» Document source:

★ ★ ★ ★ ★ ★ ★

M. Caïd Essebsi a beau se défausser,  aujourd’hui, avec une mauvaise foi évidente, sur son compère et allié de toujours, Rached Ghannouchi, le chef du parti islamiste Ennahdha, et sur le chef du gouvernement Youssef Chahed, qu’il avait lui-même choisi, les Tunisiens qui ont voté pour lui et pour son parti n’oublient pas qu’il les a trahis, car ils l’ont porté à la magistrature suprême sur la promesse faite solennellement à plusieurs reprises qu’il ne s’alliera jamais avec les islamistes ou, mieux, qu’il leur fera barrage. Or, l’encre électorale n’a pas encore séché sur le bout de l’index des électeurs qu’il s’est jeté, lui et son parti, dans les bras des islamistes.

Ces islamistes, qu’il présente aujourd’hui comme des adversaires, M. Chahed ne les a pas fait entrer aux palais de Carthage ni à celui de la Kasbah, il les y a trouvés, lors de son investiture, en septembre 2016. Celui qui a fait entrer le loup dans la bergerie c’est bien M. Caïd Essebsi, qui prit aussi soin de pousser son parti à faire de même, au grand désespoir de ses électeurs, qui ne le lui pardonneront pas.

Ces électeurs n’oublieront pas de sitôt l’interminable ballet de Ghannouchi et ses rencontres quasi-hebdomadaires avec le président de la république avec lequel il a toujours formé un binôme, alliés obligés certes, mais liés par un cynisme partagé et manœuvrant ensemble rarement pour le meilleur mais souvent pour le pire.

Les misères faites à Habib Essid et Youssef Chahed

Les Tunisiens n’oublieront pas, non plus, les misères que M. Caïd Essebsi a faites aux deux chefs de gouvernement qu’il a lui-même choisis parmi son entourage, Habib Essid et Youssef Chahed, hommes de confiance, intègres et loyaux, qui ont subi ses caprices de chef, ainsi que ceux de son fils, Hafedh Caïd Essebsi, bombardé entre-temps chef de Nidaa Tounes.

En hommes loyaux, ces derniers se sont soumis à ses diktats, avec une docilité qui nous paraissait injustifiable, le pouvoir exécutif étant davantage incarné, selon la nouvelle constitution tunisienne, par le chef du gouvernement que par le président de la république.

★ ★ ★ ★ ★ ★ ★

» Entrées fournies:
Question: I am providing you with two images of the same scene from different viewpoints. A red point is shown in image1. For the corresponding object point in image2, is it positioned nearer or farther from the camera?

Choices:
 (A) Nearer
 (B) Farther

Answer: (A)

★ ★ ★ ★ ★ ★ ★

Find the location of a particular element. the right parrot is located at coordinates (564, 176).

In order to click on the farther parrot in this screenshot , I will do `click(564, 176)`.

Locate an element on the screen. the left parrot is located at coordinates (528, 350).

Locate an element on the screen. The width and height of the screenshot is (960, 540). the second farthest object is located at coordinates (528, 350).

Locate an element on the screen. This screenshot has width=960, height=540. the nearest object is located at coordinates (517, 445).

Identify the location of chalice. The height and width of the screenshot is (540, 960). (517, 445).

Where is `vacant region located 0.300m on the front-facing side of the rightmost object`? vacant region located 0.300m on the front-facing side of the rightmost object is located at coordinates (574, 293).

★ ★ ★ ★ ★ ★ ★

» Consigne A:
Actualisez le passage du texte sur M. Caïd Essebsi qui va de « Les misères faites » à « de Nidaa Tounes. », en remplaçant « misères » par « vexations ».
» Consigne B:
Extrayez des enregistrements, sans rien y changer, les lignes allant de celle qui contient « Locate an element on the screen. the left » à celle qui contient « Locate an element on the screen. This ».

» Réponse rédigée A:
Les vexations faites à Habib Essid et Youssef Chahed

Les Tunisiens n’oublieront pas, non plus, les vexations que M. Caïd Essebsi a faites aux deux chefs de gouvernement qu’il a lui-même choisis parmi son entourage, Habib Essid et Youssef Chahed, hommes de confiance, intègres et loyaux, qui ont subi ses caprices de chef, ainsi que ceux de son fils, Hafedh Caïd Essebsi, bombardé entre-temps chef de Nidaa Tounes.

» Réponse rédigée B:
Locate an element on the screen. the left parrot is located at coordinates (528, 350).

Locate an element on the screen. The width and height of the screenshot is (960, 540). the second farthest object is located at coordinates (528, 350).

Locate an element on the screen. This screenshot has width=960, height=540. the nearest object is located at coordinates (517, 445).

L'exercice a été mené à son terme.